→ **Exercise instructions**:
Repeat the entries below word for word, though any picture in them should be dropped.

→ **Data to use**:
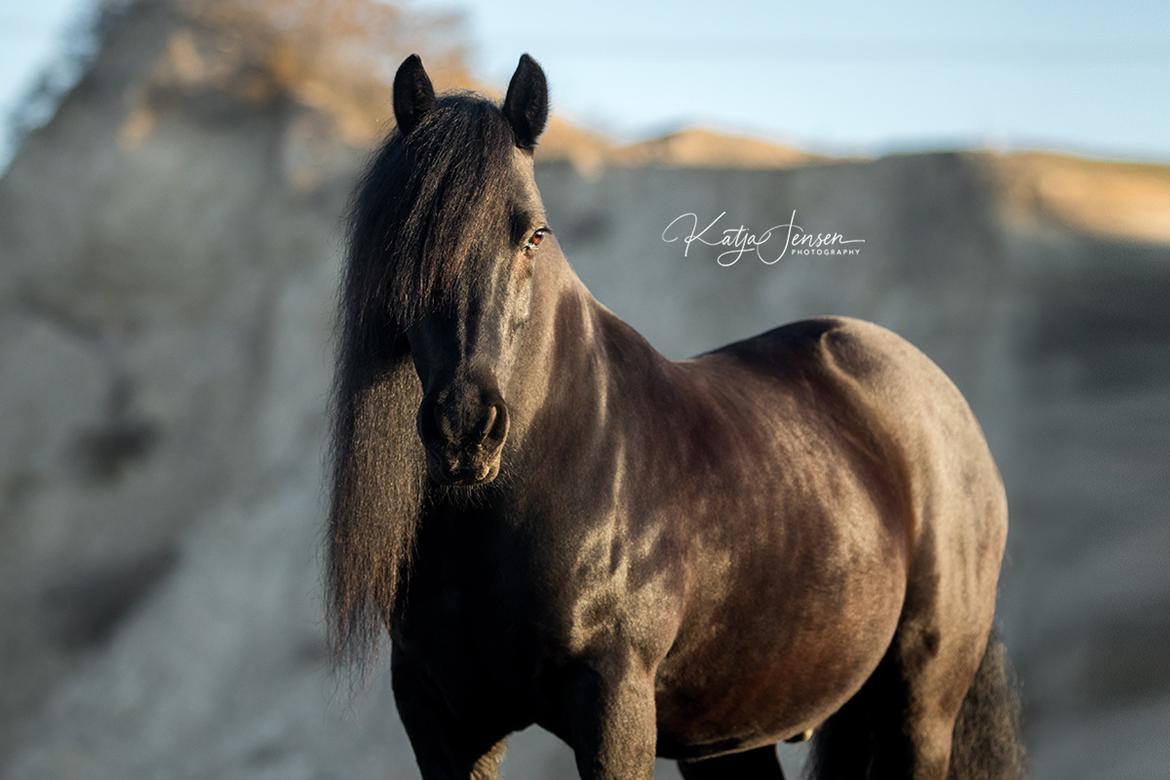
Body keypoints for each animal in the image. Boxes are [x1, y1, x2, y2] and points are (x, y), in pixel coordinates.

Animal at [326, 53, 1025, 779]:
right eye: (406, 240)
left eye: (535, 236)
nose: (467, 427)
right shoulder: (441, 717)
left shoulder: (615, 704)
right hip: (734, 737)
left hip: (920, 707)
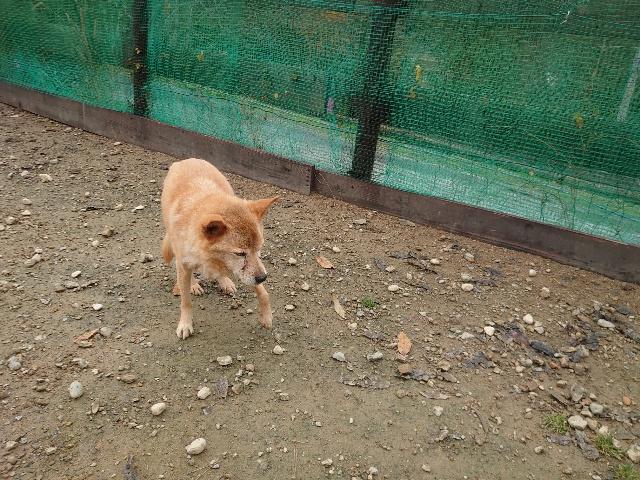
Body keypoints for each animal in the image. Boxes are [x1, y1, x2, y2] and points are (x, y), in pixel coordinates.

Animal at [161, 158, 278, 339]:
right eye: (240, 253)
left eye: (259, 249)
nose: (263, 277)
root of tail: (186, 160)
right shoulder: (184, 263)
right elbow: (185, 302)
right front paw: (185, 324)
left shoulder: (247, 271)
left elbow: (263, 293)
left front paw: (266, 317)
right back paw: (194, 284)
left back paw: (225, 281)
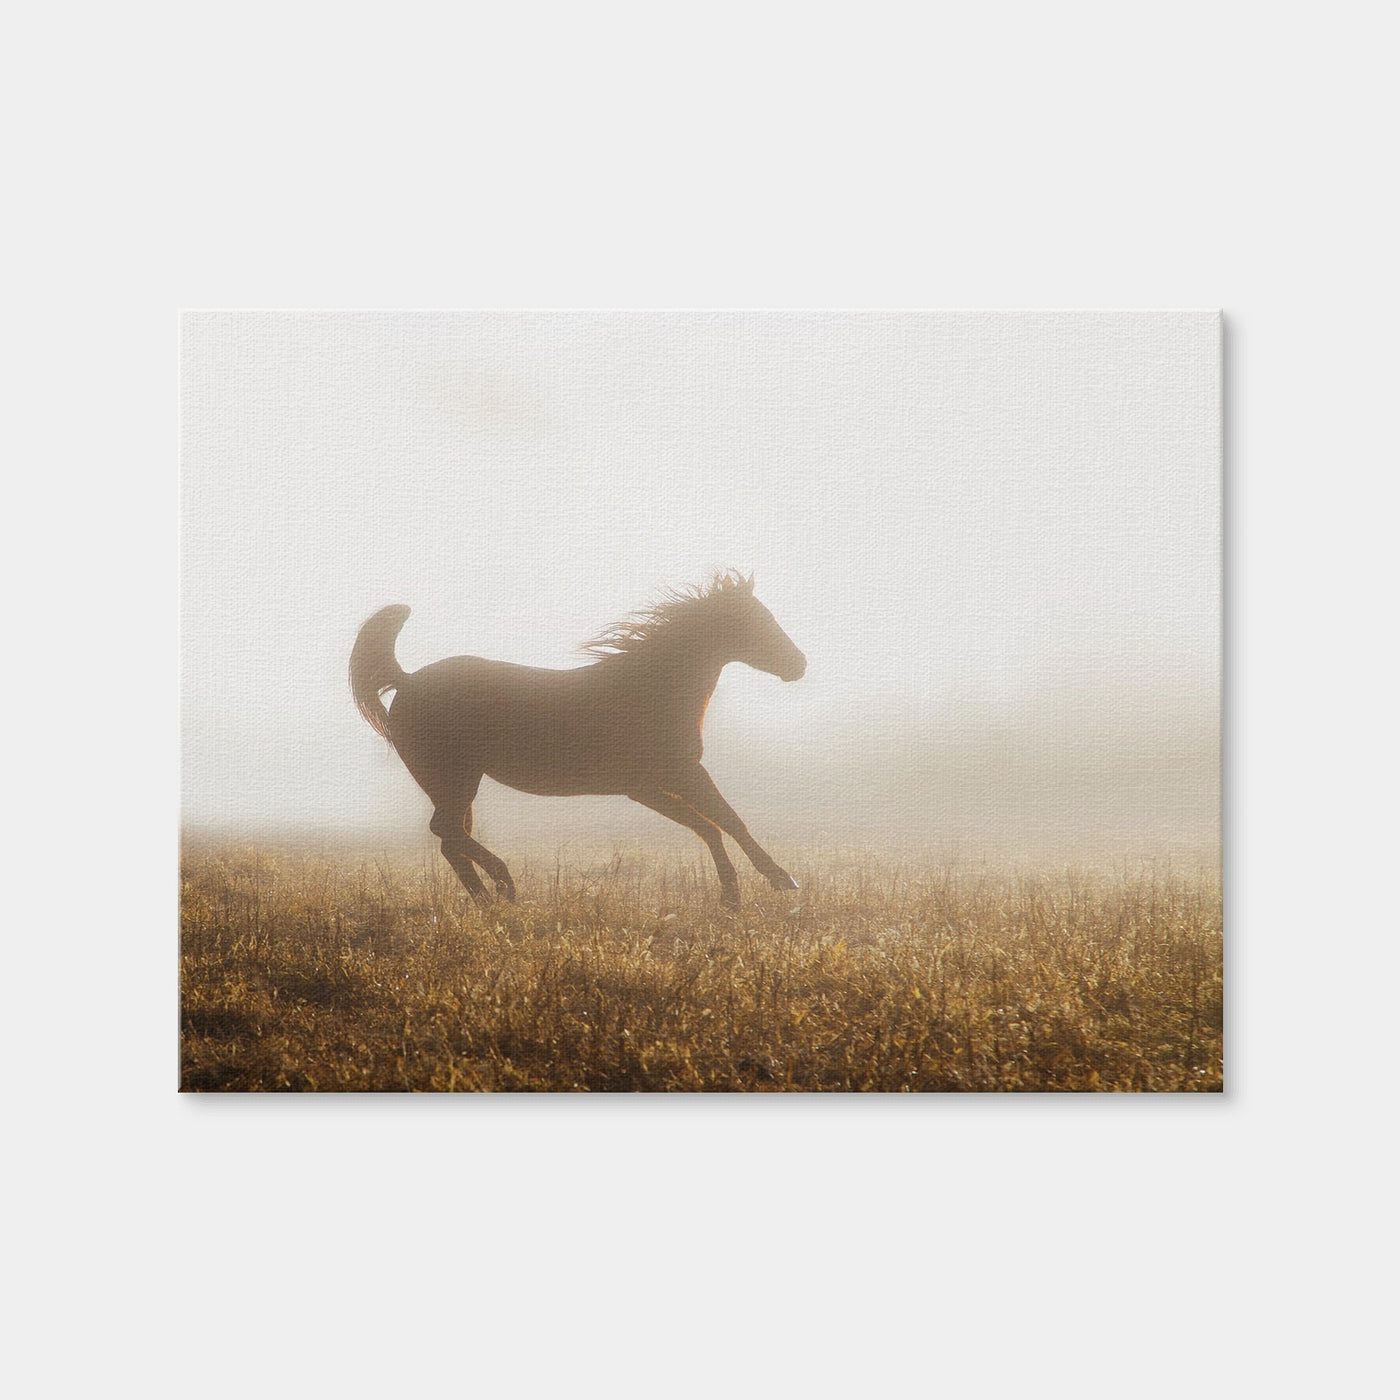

→ **Answer section**:
Body keypoints for each animal in the image. Boxes are [x1, y1, x2, y2] and points are (x, y), in pixel coordinates.

Animal at [326, 53, 1025, 779]:
right eye: (406, 240)
left eye: (535, 236)
nose: (467, 427)
right shoulder: (441, 717)
left shoulder: (615, 704)
right hip: (734, 737)
left hip: (920, 707)
Body keypoints for each animal in the image. Boxes are [x1, y1, x2, y2] and points are (x, y), in pixel coordinates.

Animal at [161, 158, 278, 339]:
right eye: (240, 253)
left eye: (259, 249)
nose: (263, 277)
root of tail: (186, 160)
right shoulder: (184, 263)
right elbow: (185, 302)
right front paw: (185, 324)
left shoulder: (247, 271)
left elbow: (263, 293)
left front paw: (266, 317)
right back paw: (194, 284)
left back paw: (225, 281)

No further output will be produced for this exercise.